My first experiment with ivy was a mix of leaf and berry which I’d used for our Christmas decorations. The ivy had been cut and in the house for over 2 weeks and was a little dried out so I soaked it overnight before putting heat under it and extracting colour.

The skein at the top is the ivy on an unknown vintage aran weight wool. The colour has taken unevenly. I’m not sure if this is a result of my mordanting; whether I haven’t managed to get the mordant evenly distributed so the yarn has taken the colour unevenly or whether it’s due to the nature of the base. That said I do like the effect.

The smaller darker skein was dyed with the exhaust again with iron (perhaps a little too much) added to try and get a nice green.

Persimmon Leaf – Autumn

Having achieved a lovely colour with walnut leaves on the turn, I couldn’t resist experimenting with these deep red autumnal fallen persimmon leaves.

I did have my doubts when boiling them up because as they boiled they produced a lot of frothy scum which I skimmed off before the yarn went in.

The final colour achieved was lovely enough to have me rushing out into the garden to collect some more but unfortunately they had fallen prey to the mower in the interim. So it’ll be next autumn before I can try and re-create this colour.

Goosegrass

Goosegrass, cleavers, sticky willy, or Galium aparine is one of the banes of any gardener and a thoroughly horrible plant that will cover you in surface scratches fi you try to weed it with bare arms -A lesson it seems I’ve needed to learn and re-learn several times over the years.

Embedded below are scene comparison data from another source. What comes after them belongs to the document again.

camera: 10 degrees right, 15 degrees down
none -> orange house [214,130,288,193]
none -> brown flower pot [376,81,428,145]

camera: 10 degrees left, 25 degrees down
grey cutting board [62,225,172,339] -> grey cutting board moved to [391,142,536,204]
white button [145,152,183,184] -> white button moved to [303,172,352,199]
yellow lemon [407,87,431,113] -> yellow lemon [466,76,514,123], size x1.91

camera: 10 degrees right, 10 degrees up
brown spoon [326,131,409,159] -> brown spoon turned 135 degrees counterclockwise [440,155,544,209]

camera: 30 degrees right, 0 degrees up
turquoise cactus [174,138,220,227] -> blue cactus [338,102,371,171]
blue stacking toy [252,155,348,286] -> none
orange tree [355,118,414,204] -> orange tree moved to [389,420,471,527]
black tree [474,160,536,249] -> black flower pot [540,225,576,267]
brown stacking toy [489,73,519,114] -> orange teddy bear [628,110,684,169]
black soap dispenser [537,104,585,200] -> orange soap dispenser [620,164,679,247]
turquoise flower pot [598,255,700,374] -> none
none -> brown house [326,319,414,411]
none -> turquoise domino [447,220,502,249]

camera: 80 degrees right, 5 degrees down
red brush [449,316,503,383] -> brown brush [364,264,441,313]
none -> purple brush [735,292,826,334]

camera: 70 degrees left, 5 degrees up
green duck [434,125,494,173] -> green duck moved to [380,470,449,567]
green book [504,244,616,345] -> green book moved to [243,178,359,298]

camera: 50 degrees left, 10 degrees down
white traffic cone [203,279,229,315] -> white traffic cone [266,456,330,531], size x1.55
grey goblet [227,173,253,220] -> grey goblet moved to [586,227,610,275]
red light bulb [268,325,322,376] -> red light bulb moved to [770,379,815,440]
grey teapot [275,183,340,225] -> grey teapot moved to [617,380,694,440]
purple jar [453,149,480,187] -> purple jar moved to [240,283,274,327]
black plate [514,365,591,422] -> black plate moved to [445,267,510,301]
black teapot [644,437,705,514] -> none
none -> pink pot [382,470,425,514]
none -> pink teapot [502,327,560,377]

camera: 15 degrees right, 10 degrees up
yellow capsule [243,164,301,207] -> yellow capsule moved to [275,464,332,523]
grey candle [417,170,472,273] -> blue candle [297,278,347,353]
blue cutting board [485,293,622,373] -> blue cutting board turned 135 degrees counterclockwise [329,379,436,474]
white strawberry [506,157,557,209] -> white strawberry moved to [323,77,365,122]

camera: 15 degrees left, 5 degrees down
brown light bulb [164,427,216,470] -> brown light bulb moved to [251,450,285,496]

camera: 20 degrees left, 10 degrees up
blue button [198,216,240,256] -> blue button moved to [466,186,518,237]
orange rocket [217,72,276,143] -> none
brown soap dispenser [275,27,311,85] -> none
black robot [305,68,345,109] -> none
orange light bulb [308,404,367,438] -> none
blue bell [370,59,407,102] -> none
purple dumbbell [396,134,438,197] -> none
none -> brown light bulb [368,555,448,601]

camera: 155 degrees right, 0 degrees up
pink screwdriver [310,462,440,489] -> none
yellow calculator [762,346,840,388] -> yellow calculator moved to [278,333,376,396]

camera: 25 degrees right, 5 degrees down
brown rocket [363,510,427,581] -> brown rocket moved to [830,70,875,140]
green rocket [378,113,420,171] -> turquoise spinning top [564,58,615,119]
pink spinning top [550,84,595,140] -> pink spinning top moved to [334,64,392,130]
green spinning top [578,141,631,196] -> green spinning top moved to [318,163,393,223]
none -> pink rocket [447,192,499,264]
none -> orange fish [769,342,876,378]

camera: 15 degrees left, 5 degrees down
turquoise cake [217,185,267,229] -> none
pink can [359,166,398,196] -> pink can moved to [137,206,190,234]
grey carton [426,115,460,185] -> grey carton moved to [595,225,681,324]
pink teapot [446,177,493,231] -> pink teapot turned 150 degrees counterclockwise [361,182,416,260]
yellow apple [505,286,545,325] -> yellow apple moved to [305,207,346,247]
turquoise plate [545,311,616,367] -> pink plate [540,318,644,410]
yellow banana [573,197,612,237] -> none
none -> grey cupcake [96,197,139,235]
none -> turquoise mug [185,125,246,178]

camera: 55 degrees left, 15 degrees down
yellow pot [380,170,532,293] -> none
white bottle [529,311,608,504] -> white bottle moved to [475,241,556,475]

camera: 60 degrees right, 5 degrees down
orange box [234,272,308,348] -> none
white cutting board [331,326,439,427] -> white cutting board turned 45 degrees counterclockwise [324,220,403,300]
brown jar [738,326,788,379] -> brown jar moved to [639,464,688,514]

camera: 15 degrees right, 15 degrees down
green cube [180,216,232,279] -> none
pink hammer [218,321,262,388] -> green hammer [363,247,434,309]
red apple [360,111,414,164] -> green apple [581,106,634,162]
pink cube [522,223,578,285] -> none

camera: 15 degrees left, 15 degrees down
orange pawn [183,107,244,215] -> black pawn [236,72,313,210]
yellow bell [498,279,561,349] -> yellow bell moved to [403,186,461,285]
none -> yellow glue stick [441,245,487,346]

It is however part of the same family as madder and ladies bedstraw, the roots of which produce red dye. I was aware that unfortunately the roots of goosegrass do not do likewise, but when I saw this clump of leaves and berries on a nearby fence while walking the dogs I thought they were worth a try.

Boiled up it produced a purply red solution which has produced a lovely subtle but rich grey green khaki colour which goes so nicely with the other colours in my winter palette.

I struggled to capture this colour with the camera, which is a disappointment because I love it.

So some fun colours which I’m really pleased with. I’m almost out of my the yarns I’ve been using to experiment with so I’m on the look out for a good alternative base to work with in the future. I have plans afoot to dye colours for the yoke of a sweater pattern a friend is working on which I’m quite excited about. Beyond that however, my plans are dependent on finding a base yarn along the lines of that which I usually knit with, i.e. non-superwash 4 ply. That way I’ll be able to dye for specific projects but also any leftovers will work together nicely.

Until next time, I hope you’re having fun with your crafting.

Tess xxx

*Both mushroom and especially lichen dyeing have associated ethical issues that don’t pertain to plant dyeing using the plant materials from our garden that are otherwise destined for the compost heap. I will discuss those issues and the additional challenges of identification in the appropriate posts.